Je dirais même les précarités. La bonne précarité vient du fait que je sais que je ne peux pas vivre sans l’aide des autres. Que je sois vieillard, malade ou professeur, je ne peux pas vivre sans l’aide des autres. La mauvaise précarité, c’est je ne demande pas parce que je n’ai plus confiance. Cela casse la confiance en moi mais aussi envers les autres. J’ai peur de perdre le peu que j’ai. Par exemple, quand on licencie des gens dans une entreprise, les autres se demandent « à quand mon tour ?». Ils sont toujours présents mais dans leur tête, ils sont virés, c’est un exemple de la mauvaise précarité. Les sociétés pauvres n’ont pas cette obsession, elles peuvent à la limite être ensorcelées mais dans ce cas, il s’agit d’une peur.

Aujourd’hui, l’argent est omniprésent et parasite notre vie. Vous allez même jusqu’à parler de religion de l’argent.

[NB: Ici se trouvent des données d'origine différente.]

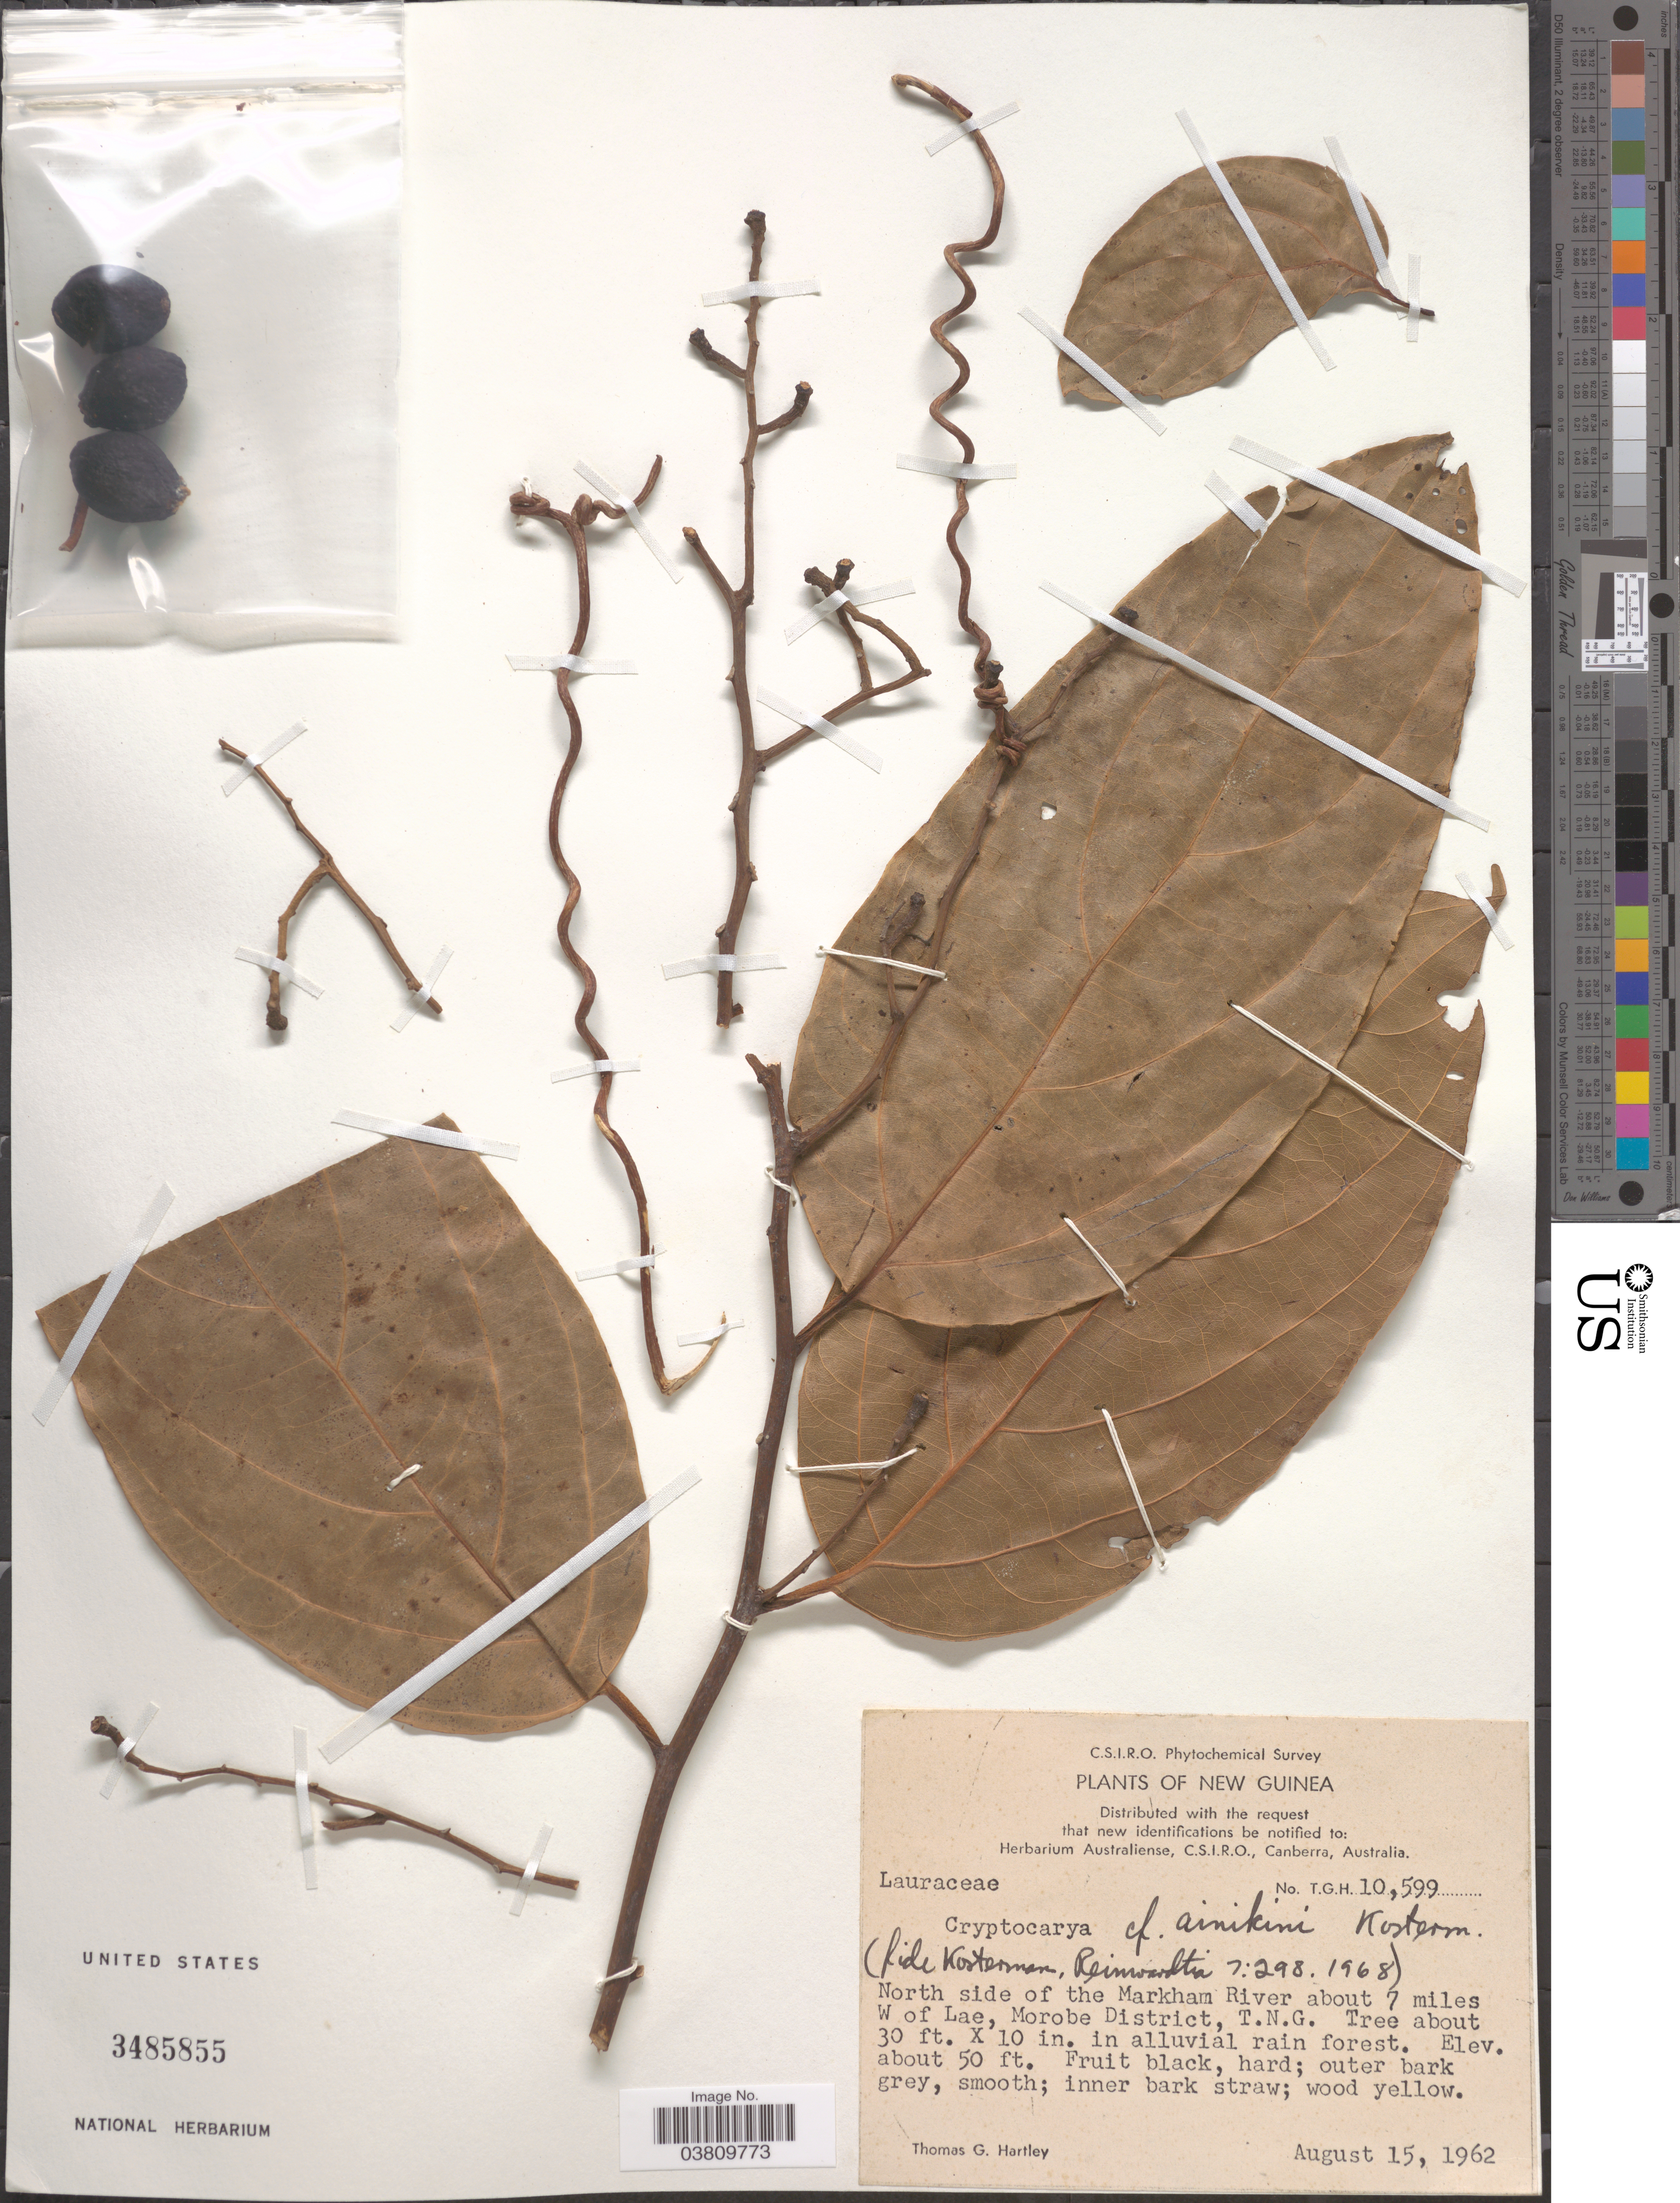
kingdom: Plantae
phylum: Tracheophyta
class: Magnoliopsida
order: Laurales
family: Lauraceae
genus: Cryptocarya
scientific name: Cryptocarya ainikinii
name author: Kosterm.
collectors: T. G. Hartley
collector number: TGH 10599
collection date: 1962-08-15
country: Papua New Guinea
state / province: Morobe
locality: New Guinea. North side of the Markham River about 7 miles W of Lae, Morobe District, T.N.G.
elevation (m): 15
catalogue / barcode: US 3485855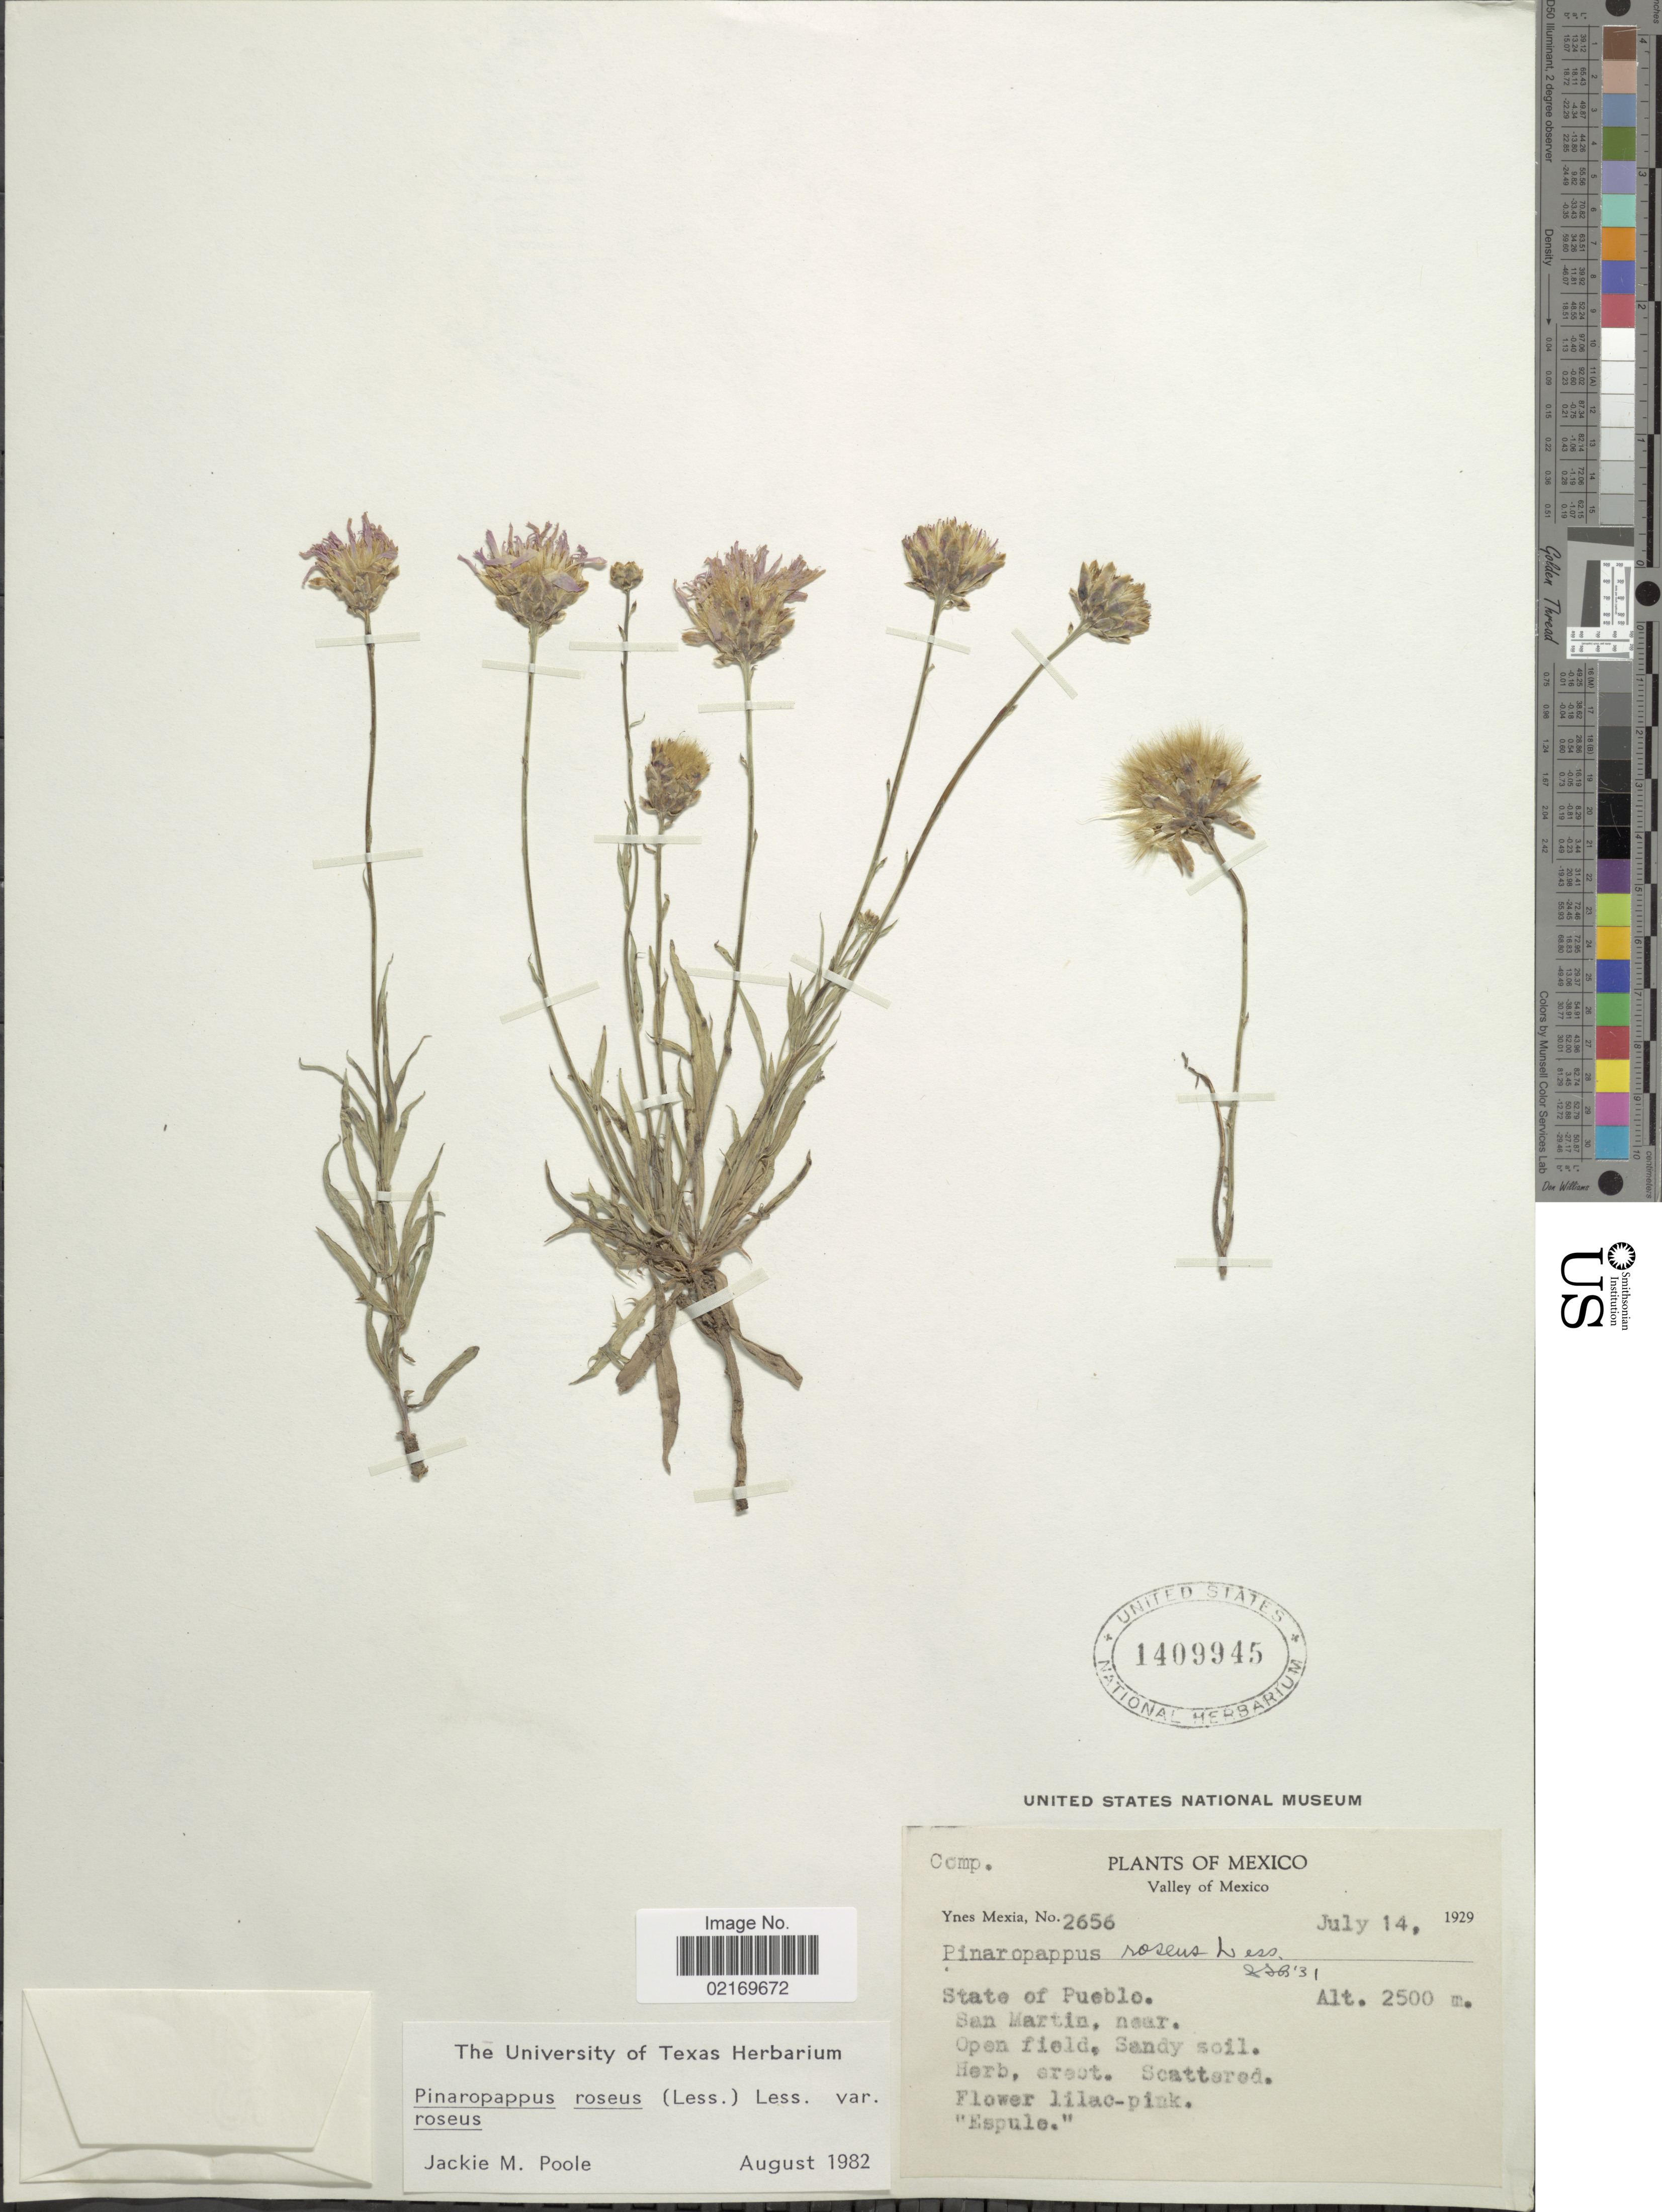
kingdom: Plantae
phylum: Tracheophyta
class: Magnoliopsida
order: Asterales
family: Asteraceae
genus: Pinaropappus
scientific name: Pinaropappus roseus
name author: Less.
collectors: Y. Mexia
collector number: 2656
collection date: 1929-07-14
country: Mexico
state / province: Puebla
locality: Valley of Mexico, State of Pueblo, San Martin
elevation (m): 2500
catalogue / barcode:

La religion, c’est ce qui donne un sens à la vie . Avec cette religion de l’argent, la vie a une valeur si « on a du fric ». C’est pour cela qu’il y a des personnes qui veulent gagner de l’argent et le fait d’en perdre est vécu comme un drame. Le problème, c’est qu’on est dans un échange de flux monétaire entre les bourses, et vous comme moi, nous sommes des variables ajustables. Ainsi dans les hôpitaux, comme on est très limite sur le plan financier, on insiste sur le nombre de dossiers traités, le nombre de malades,... Si vous vous laissez prendre par cet aspect quantitatif des flux financiers, vous perdez toute disponibilité pour les patients. Je refuse cela. Cette approche n’est pas éthique. La religion est censée unir tous les pays du monde, le problème provient de la transformation des devises fortes et des devises locales. Beaucoup de pays détestent les États-Unis mais ils adorent le dollar. Pourquoi ? Parce que c’est le dieu dollar qui permet d’acheter des armes, de corrompre,… C’est pareil dans tous les pays du monde. Mais quand on n’a plus d’argent, on a l’impression de ne plus être relié, d’être exclu.